While the U.S. cannot — and should not — match China’s investments dollar for dollar, it can do more to gain trust and improve the “social output” of projects by imposing strict ESG standards, as well as investing in sustainable projects. Many DFIs (particularly in Europe) already mandate sustainability standards.
DFIs should have the right range of tools to create the most impact in the form of employment generation, tax revenues, investment outcomes, and so forth. These tools range from grants or other subsidies (used judiciously) to loans and equity participation. Risk capital is desperately needed to get projects off the ground.
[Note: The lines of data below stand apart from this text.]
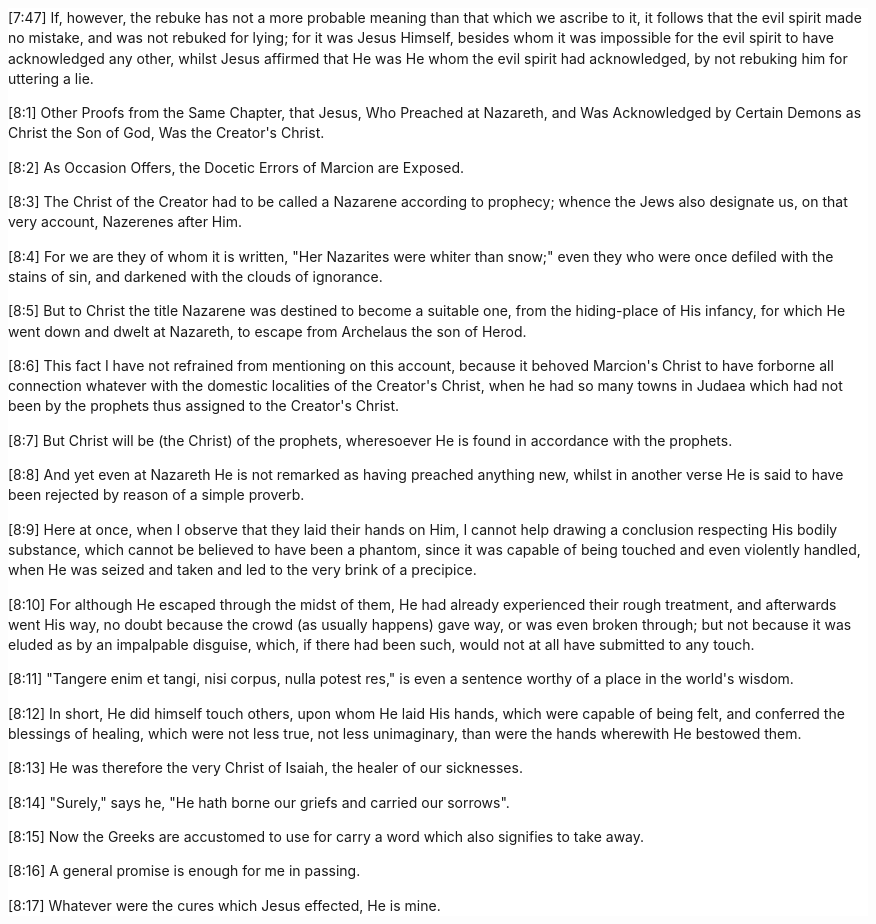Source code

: [7:47] If, however, the rebuke has not a more probable meaning than that which we ascribe to it, it follows that the evil spirit made no mistake, and was not rebuked for lying; for it was Jesus Himself, besides whom it was impossible for the evil spirit to have acknowledged any other, whilst Jesus affirmed that He was He whom the evil spirit had acknowledged, by not rebuking him for uttering a lie.

[8:1] Other Proofs from the Same Chapter, that Jesus, Who Preached at Nazareth, and Was Acknowledged by Certain Demons as Christ the Son of God, Was the Creator's Christ.

[8:2] As Occasion Offers, the Docetic Errors of Marcion are Exposed.

[8:3] The Christ of the Creator had to be called a Nazarene according to prophecy; whence the Jews also designate us, on that very account, Nazerenes after Him.

[8:4] For we are they of whom it is written, "Her Nazarites were whiter than snow;" even they who were once defiled with the stains of sin, and darkened with the clouds of ignorance.

[8:5] But to Christ the title Nazarene was destined to become a suitable one, from the hiding-place of His infancy, for which He went down and dwelt at Nazareth, to escape from Archelaus the son of Herod.

[8:6] This fact I have not refrained from mentioning on this account, because it behoved Marcion's Christ to have forborne all connection whatever with the domestic localities of the Creator's Christ, when he had so many towns in Judaea which had not been by the prophets thus assigned to the Creator's Christ.

[8:7] But Christ will be (the Christ) of the prophets, wheresoever He is found in accordance with the prophets.

[8:8] And yet even at Nazareth He is not remarked as having preached anything new, whilst in another verse He is said to have been rejected by reason of a simple proverb.

[8:9] Here at once, when I observe that they laid their hands on Him, I cannot help drawing a conclusion respecting His bodily substance, which cannot be believed to have been a phantom, since it was capable of being touched and even violently handled, when He was seized and taken and led to the very brink of a precipice.

[8:10] For although He escaped through the midst of them, He had already experienced their rough treatment, and afterwards went His way, no doubt because the crowd (as usually happens) gave way, or was even broken through; but not because it was eluded as by an impalpable disguise, which, if there had been such, would not at all have submitted to any touch.

[8:11] "Tangere enim et tangi, nisi corpus, nulla potest res,"  is even a sentence worthy of a place in the world's wisdom.

[8:12] In short, He did himself touch others, upon whom He laid His hands, which were capable of being felt, and conferred the blessings of healing, which were not less true, not less unimaginary, than were the hands wherewith He bestowed them.

[8:13] He was therefore the very Christ of Isaiah, the healer of our sicknesses.

[8:14] "Surely," says he, "He hath borne our griefs and carried our sorrows".

[8:15] Now the Greeks are accustomed to use for carry a word which also signifies to take away.

[8:16] A general promise is enough for me in passing.

[8:17] Whatever were the cures which Jesus effected, He is mine.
Equity is imperative in providing risk capital for financing projects and engaging with entrepreneurs.
Databases such as Convergence help stimulate investments through blended finance mechanisms in developing economies, attracting private capital toward investments that support the SDGs. With around 300 members and $1.8 billion in total funding, Convergence provides investors with a range of resources, such as a global network of investors, data and intelligence, and a deal flow platform that help them make the most out of their investments.
Mobilization is perhaps the biggest challenge facing all DFIs today. On top of its investments, the new DFI must scale up and crowd in private capital as much as possible, both in local and international capital markets. This is already happening, but more can be done to build relationships with private investors who can participate in deals, as well as embrace innovative financing practices.
M-Kopa is an example of a company that has used more development-oriented capital to crowd in commercial investment, with funding rolling in from both venture capitalists and funds drawn to the sector’s social and environmental impact. Investors are enthusiastic about Africa’s off-grid players such as M-Kopa, which has raised more than $160 million and powered more than 600,000 homes in East Africa since 2011.
While other countries continue to make gains in developing countries, the U.S. has an opportunity to position itself as a champion of development finance. Equipped with the right tools, it has the potential to unlock the trillions needed to achieve our development goals.